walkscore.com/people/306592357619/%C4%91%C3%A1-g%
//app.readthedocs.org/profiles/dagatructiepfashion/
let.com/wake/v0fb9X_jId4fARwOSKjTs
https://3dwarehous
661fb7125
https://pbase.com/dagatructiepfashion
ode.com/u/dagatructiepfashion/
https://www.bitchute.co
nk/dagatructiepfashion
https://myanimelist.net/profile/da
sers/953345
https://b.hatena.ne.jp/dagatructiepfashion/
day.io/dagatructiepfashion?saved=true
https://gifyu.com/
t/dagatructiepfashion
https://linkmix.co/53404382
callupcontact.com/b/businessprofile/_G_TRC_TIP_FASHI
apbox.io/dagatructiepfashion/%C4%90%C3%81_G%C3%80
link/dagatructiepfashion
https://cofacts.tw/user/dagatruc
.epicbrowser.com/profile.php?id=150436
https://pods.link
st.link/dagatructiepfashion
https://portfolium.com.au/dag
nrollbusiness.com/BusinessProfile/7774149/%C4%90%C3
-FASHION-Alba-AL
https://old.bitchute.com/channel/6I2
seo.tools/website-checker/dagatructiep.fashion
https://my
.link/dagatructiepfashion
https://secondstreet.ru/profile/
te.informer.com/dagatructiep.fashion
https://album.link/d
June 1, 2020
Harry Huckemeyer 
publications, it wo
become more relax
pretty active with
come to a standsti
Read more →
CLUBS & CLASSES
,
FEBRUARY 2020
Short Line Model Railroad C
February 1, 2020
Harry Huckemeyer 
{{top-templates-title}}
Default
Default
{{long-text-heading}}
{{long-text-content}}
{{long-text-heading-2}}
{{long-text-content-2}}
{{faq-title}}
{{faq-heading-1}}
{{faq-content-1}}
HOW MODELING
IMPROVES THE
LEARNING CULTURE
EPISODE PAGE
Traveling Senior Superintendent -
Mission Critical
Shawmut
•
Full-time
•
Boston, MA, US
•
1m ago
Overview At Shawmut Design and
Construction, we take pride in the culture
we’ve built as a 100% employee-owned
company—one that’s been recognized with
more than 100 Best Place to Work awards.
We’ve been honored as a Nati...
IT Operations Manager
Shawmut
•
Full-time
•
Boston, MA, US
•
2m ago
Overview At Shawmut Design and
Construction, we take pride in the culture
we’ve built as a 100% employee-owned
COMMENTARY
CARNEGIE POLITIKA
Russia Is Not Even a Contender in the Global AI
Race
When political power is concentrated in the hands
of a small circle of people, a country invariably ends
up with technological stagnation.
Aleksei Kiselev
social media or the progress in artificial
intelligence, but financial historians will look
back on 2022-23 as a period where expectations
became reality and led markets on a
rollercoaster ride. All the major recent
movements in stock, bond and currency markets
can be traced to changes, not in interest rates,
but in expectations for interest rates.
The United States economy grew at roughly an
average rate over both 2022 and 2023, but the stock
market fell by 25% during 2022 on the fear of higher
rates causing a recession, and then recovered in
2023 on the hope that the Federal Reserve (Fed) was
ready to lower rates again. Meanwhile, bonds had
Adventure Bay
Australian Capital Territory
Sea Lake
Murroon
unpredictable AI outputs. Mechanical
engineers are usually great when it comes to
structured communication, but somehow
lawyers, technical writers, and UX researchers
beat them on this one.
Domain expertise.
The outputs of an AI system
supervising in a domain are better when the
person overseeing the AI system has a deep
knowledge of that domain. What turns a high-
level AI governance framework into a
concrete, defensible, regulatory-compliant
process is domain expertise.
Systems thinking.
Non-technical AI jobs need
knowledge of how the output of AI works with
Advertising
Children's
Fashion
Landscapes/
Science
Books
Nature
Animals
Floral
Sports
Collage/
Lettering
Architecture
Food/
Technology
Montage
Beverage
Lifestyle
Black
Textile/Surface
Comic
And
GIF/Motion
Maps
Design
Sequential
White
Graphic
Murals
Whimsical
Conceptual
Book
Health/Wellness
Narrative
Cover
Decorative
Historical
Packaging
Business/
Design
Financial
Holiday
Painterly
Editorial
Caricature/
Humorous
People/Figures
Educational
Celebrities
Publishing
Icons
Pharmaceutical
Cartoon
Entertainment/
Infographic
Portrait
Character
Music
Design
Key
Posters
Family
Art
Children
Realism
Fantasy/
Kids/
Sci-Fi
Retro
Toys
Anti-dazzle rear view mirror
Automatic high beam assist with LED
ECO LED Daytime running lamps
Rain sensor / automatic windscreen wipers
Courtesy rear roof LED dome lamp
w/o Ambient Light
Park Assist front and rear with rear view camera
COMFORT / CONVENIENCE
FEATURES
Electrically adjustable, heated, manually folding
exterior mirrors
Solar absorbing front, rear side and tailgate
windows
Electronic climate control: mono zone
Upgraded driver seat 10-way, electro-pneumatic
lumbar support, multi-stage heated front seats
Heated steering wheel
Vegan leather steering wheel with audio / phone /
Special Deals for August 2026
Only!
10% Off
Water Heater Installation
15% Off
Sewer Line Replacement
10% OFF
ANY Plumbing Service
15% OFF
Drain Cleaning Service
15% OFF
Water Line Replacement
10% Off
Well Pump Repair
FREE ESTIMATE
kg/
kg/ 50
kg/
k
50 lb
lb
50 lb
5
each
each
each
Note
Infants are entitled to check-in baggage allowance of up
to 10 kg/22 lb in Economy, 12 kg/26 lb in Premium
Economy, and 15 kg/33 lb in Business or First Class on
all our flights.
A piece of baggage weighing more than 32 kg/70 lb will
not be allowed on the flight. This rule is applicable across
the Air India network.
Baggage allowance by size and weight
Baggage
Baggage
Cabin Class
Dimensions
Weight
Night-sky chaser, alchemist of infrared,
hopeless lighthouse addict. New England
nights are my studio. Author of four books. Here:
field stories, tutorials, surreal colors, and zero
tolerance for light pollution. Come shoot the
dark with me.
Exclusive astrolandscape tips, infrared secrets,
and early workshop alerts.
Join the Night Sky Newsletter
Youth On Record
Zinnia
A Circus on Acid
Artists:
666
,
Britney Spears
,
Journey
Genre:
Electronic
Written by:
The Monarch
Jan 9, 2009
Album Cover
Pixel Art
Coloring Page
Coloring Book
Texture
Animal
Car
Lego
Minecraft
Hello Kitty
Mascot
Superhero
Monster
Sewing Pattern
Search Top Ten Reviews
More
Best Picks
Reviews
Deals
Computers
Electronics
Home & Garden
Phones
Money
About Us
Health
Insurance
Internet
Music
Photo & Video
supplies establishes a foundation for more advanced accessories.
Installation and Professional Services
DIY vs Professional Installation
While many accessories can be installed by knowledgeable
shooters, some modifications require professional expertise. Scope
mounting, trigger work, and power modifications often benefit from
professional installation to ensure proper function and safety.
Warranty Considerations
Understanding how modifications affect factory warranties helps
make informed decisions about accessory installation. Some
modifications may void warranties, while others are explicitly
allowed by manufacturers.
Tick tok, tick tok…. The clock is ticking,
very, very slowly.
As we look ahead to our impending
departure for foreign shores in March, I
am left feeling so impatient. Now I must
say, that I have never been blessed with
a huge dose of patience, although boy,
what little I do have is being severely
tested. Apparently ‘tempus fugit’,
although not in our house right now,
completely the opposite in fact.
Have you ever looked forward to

WORK TO COMPLETE:
Word for word, restate the line that contains "although not in" and each line after it, up to and including the last line of the listing; include nothing else.

WRITTEN RESPONSE:
although not in our house right now,
completely the opposite in fact.
Have you ever looked forward to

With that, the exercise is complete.